An orthogonal polyhedron is a polyhedron in which all edges are parallel to the axes of a Cartesian coordinate system, resulting in the orthogonal faces and implying the dihedral angle between faces are right angles.

Though the angles between Jessen's icosahedron's faces are right angles, the edges are not axis-parallel, thus Jessen's icosahedron is not an orthogonal polyhedron.

Polycubes are a special case of orthogonal polyhedra that can be decomposed into identical cubes and are three-dimensional analogs of planar polyominoes.

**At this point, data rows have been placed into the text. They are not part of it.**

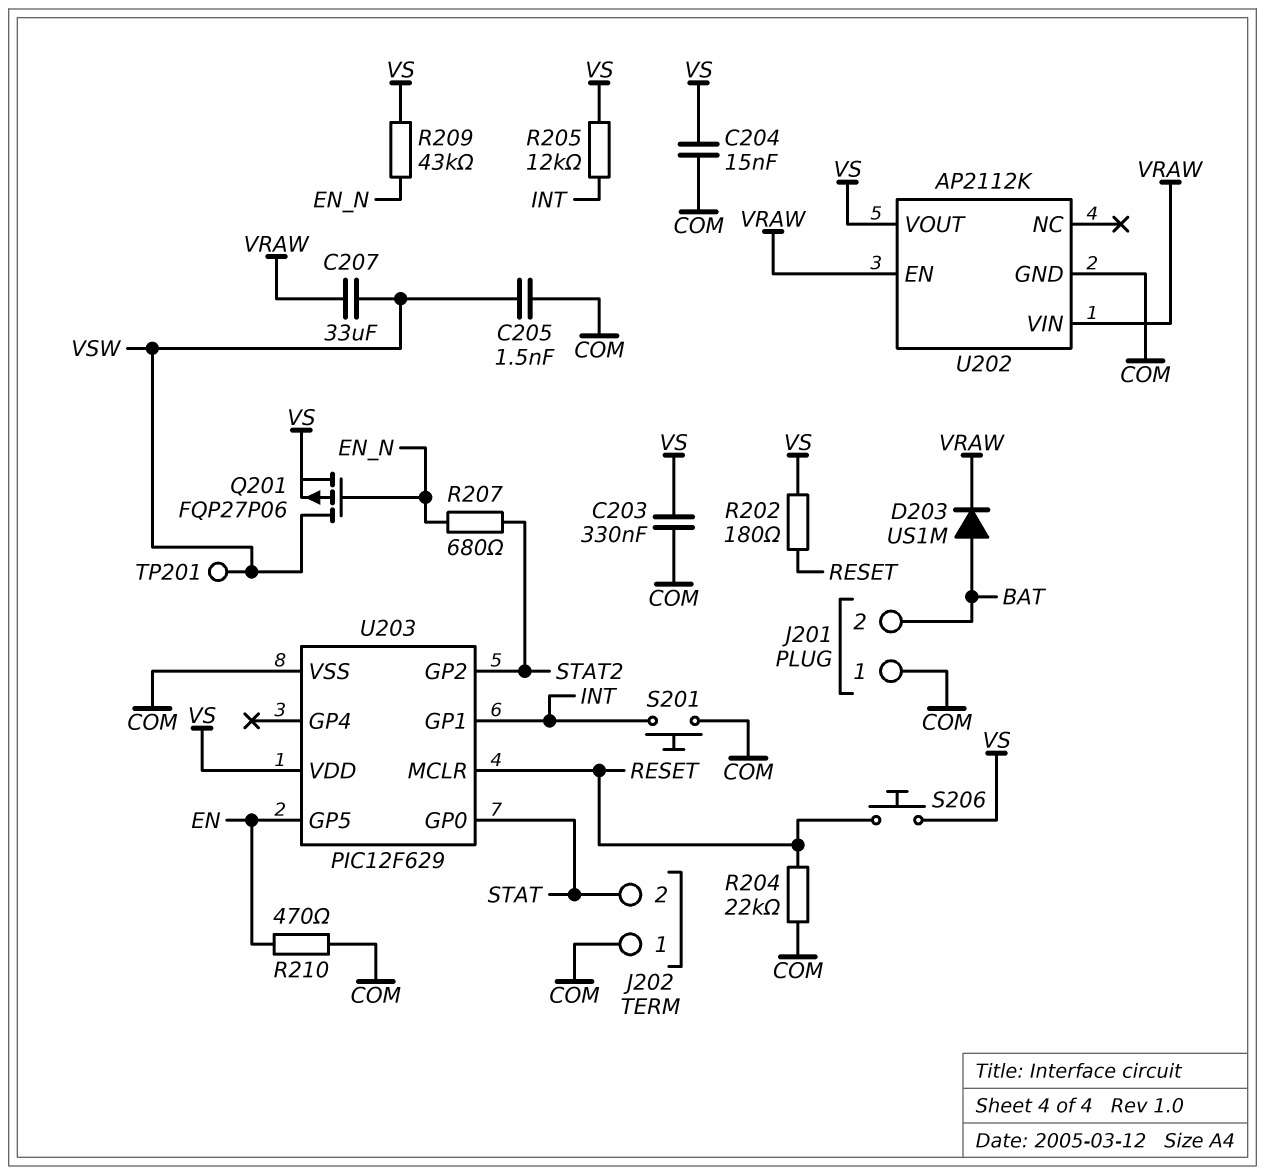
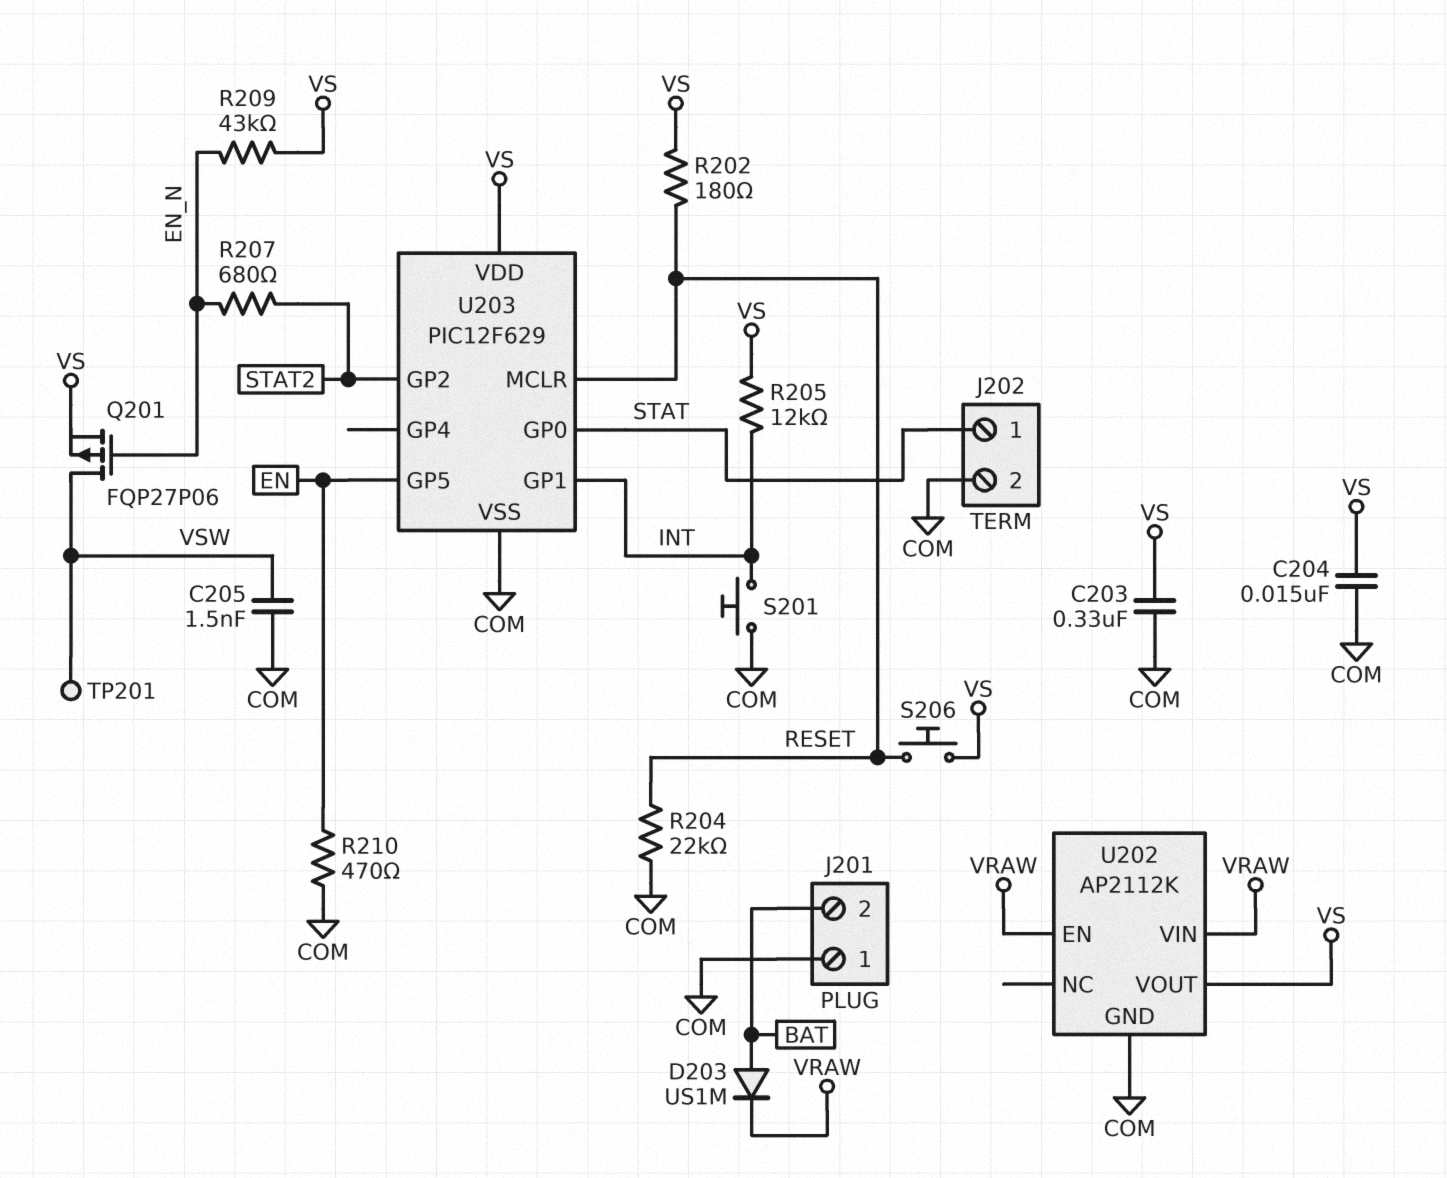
C207: 33uF (VRAW, VSW) -> none
J202 pin 1: COM -> STAT
J202 pin 2: STAT -> COM

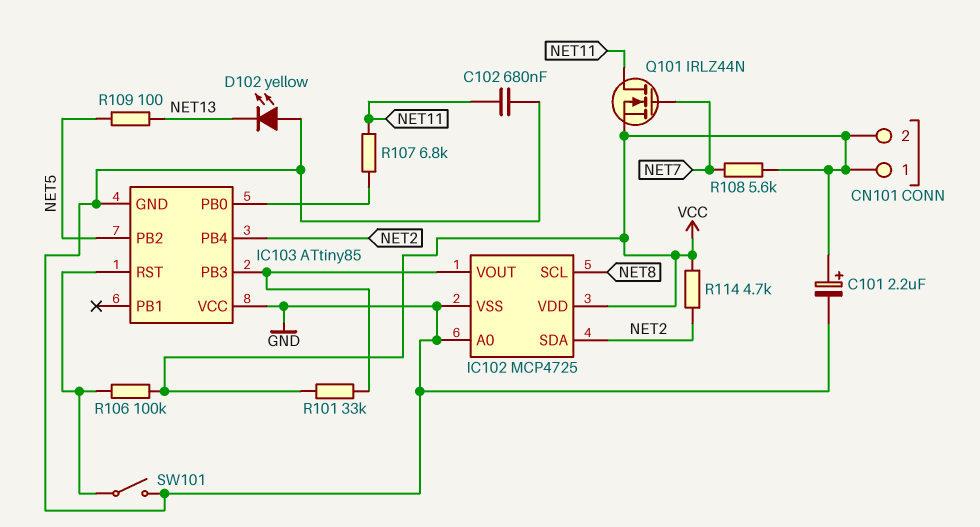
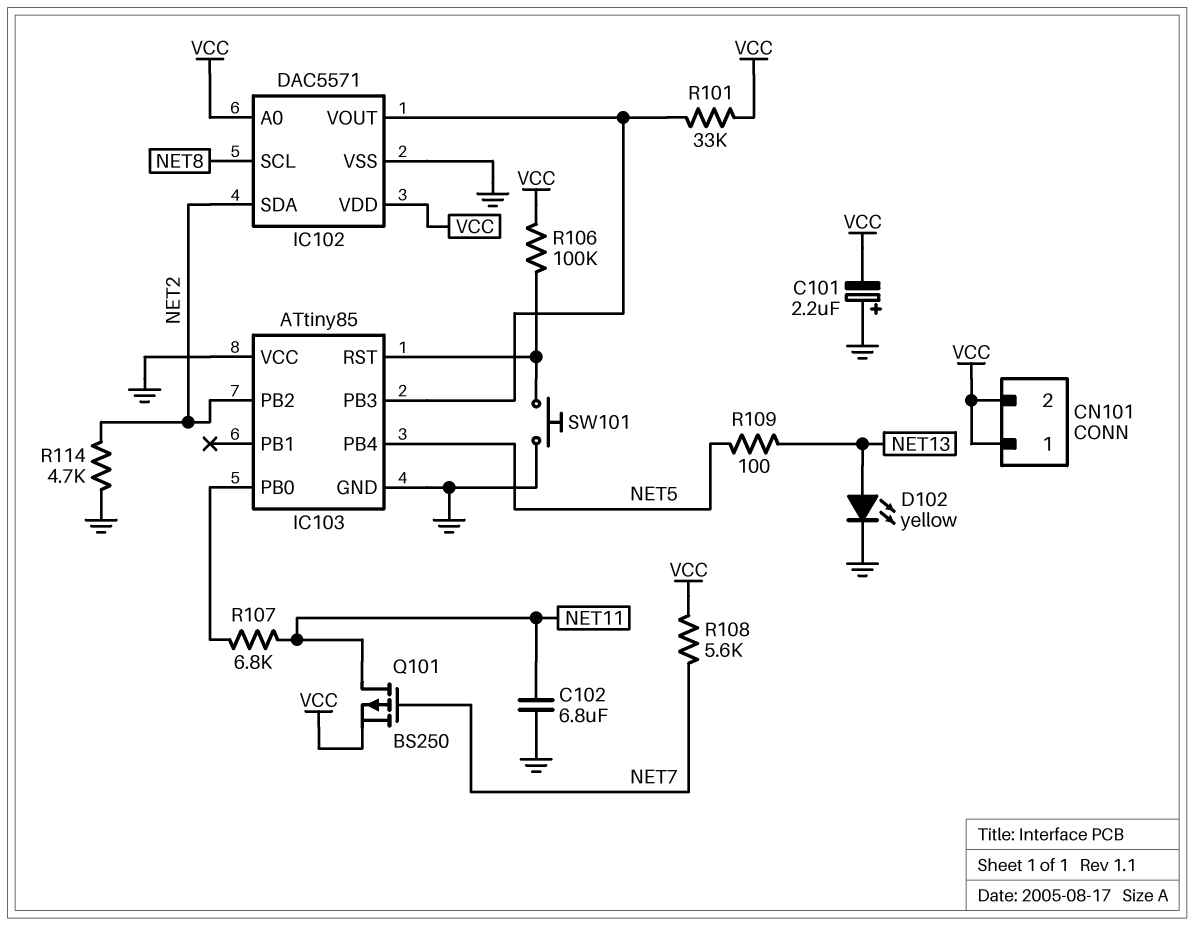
C101: 2.2uF (plus VCC, minus GND) -> 2.2uF (plus GND, minus VCC)
C102: 680nF (GND, NET11) -> 6.8uF (GND, NET11)
D102: LED yellow (A GND, K NET13) -> LED yellow (A NET13, K GND)
IC102: MCP4725 -> DAC5571
IC102 pin A0: GND -> VCC
IC103 pin PB2: NET5 -> NET2
IC103 pin PB4: NET2 -> NET5
Q101: NMOS IRLZ44N (G NET7, D NET11, S VCC) -> PMOS BS250 (G NET7, D NET11, S VCC)
R114: 4.7k (NET2, VCC) -> 4.7k (GND, NET2)
SW101: switch (GND, IC103/RST) -> button (GND, IC103/RST)

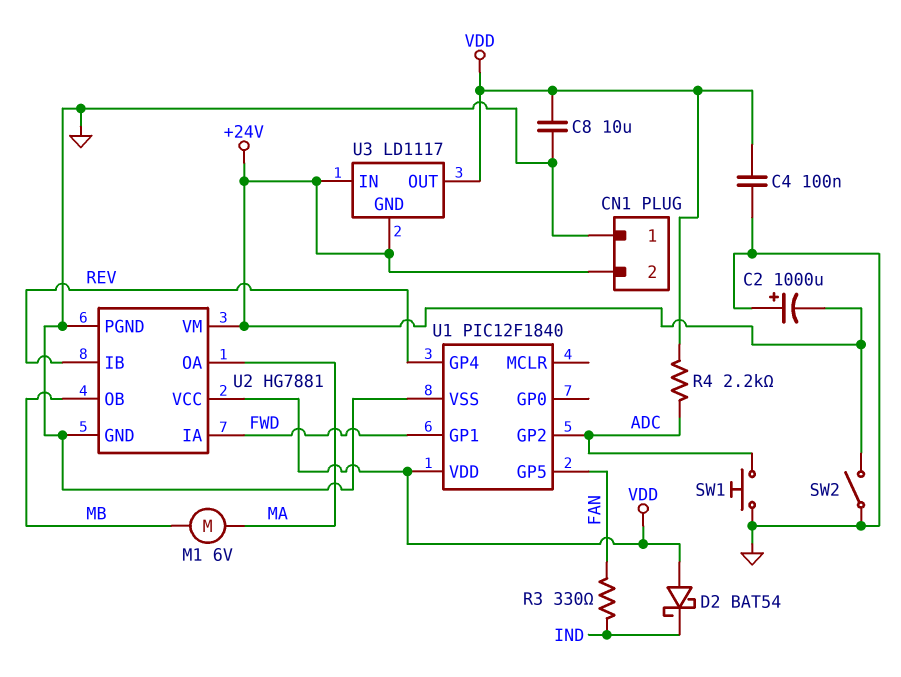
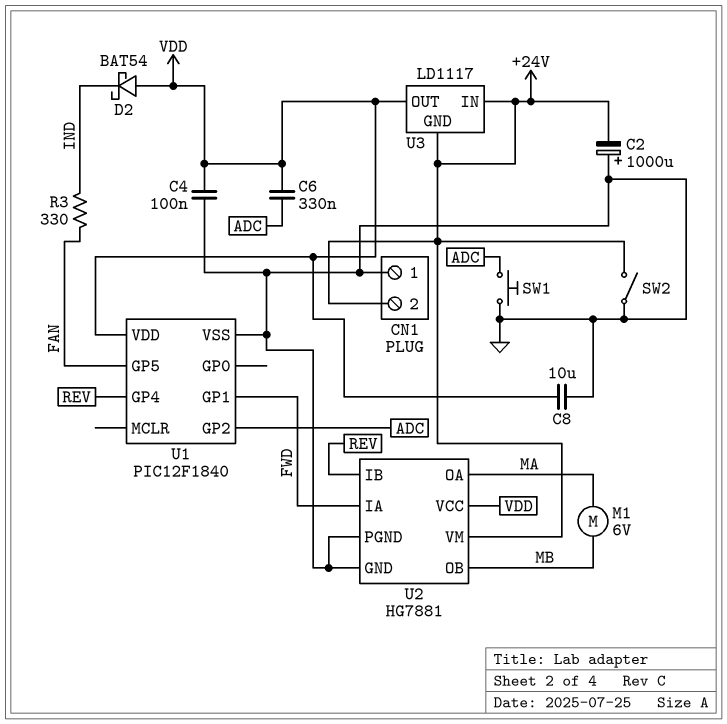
C6: none -> 330nF (ADC, VDD)
R4: 2.2k (ADC, VDD) -> none

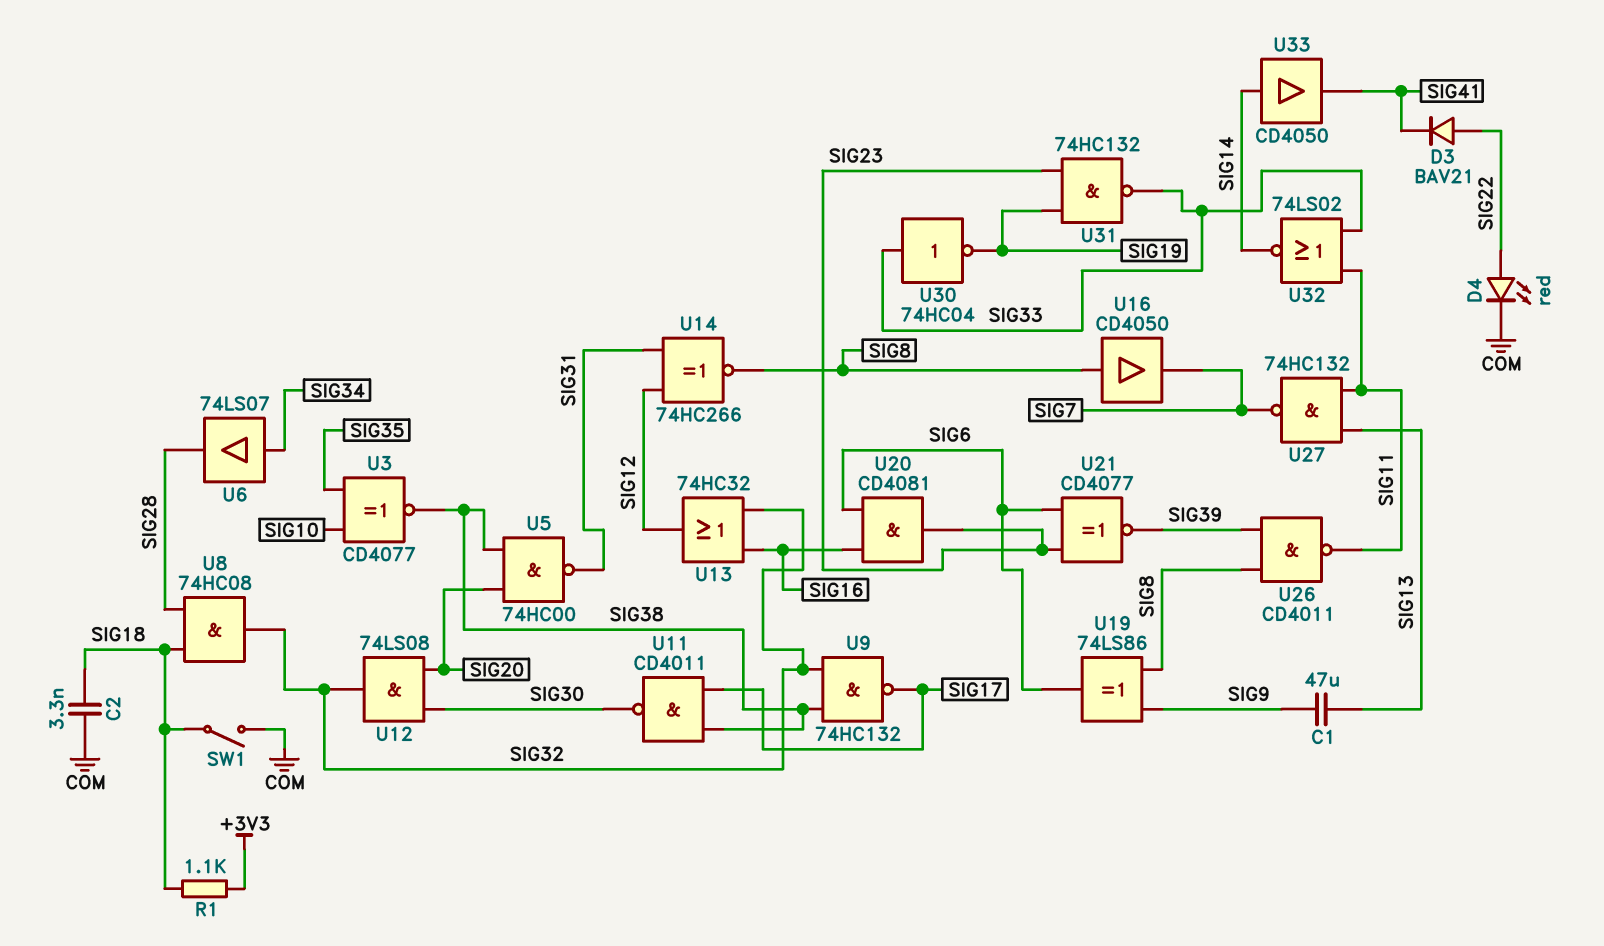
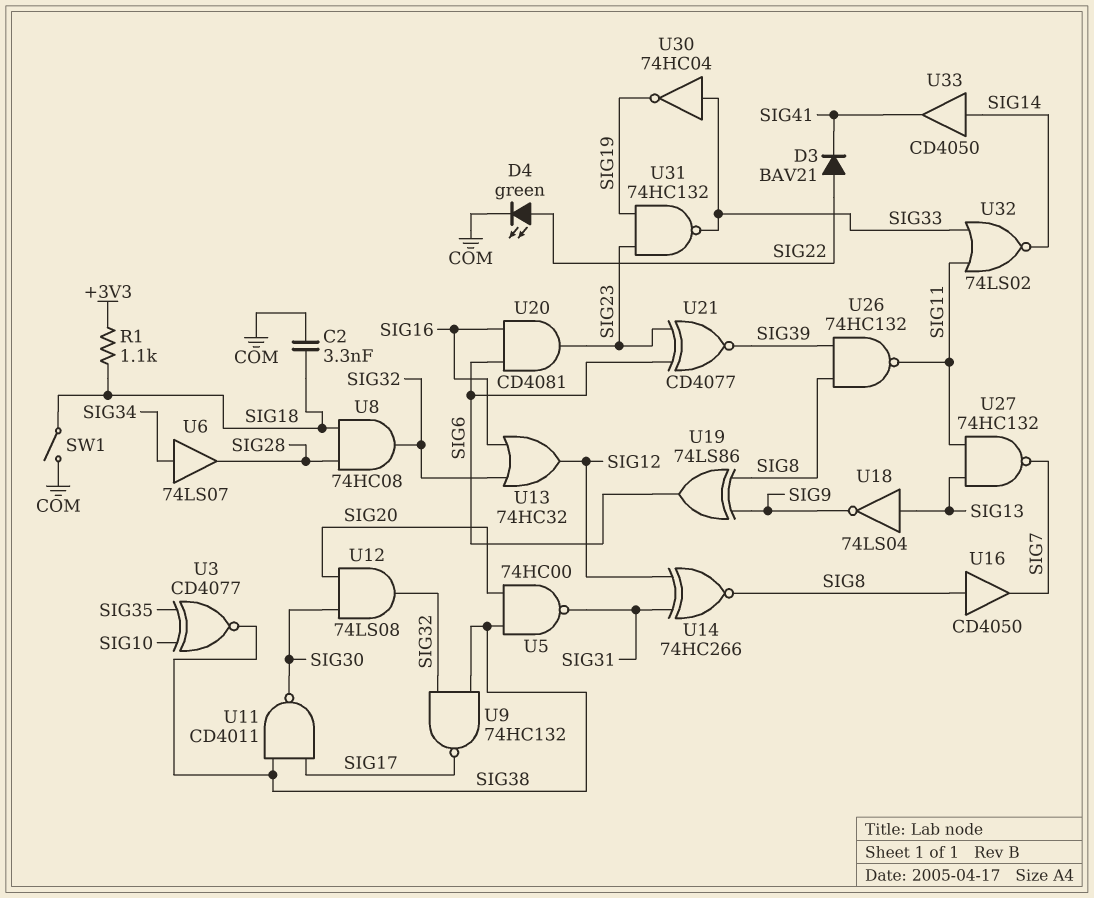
C1: 47uF (SIG9, SIG13) -> none
D4: LED red (A SIG22, K COM) -> LED green (A SIG22, K COM)
U18: none -> NOT 74LS04 (in SIG13, out SIG9)
U26: NAND CD4011 (in SIG8, in SIG39, out SIG11) -> NAND 74HC132 (in SIG8, in SIG39, out SIG11)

Orthogonal polyhedra can be either convex (such as rectangular cuboids) or non-convex.

Orthogonal polyhedra were used by Sydler (1965), who showed that any polyhedron is equivalent to a cube: it can be decomposed into pieces that later can be used to construct a cube. This showed the requirements for the polyhedral equivalence conditions in terms of the Dehn invariant. Orthogonal polyhedra may also be used in computational geometry, where their constrained structure has enabled advances in problems unsolved for arbitrary polyhedra, for example, unfolding the surface of a polyhedron to a polygonal net.

The simple orthogonal polyhedra, as defined by Eppstein & Mumford (2014), are the three-dimensional polyhedra such that three mutually perpendicular edges meet at each vertex and that have the topology of a sphere. By using Steinitz's theorem, there are three different classes: the arbitrary orthogonal polyhedron, the skeleton of its polyhedron drawn with a hidden vertex by the isometric projection, and the polyhedron wherein each axis-parallel line through a vertex contains other vertices. All of these are polyhedral graphs that are cubic and bipartite.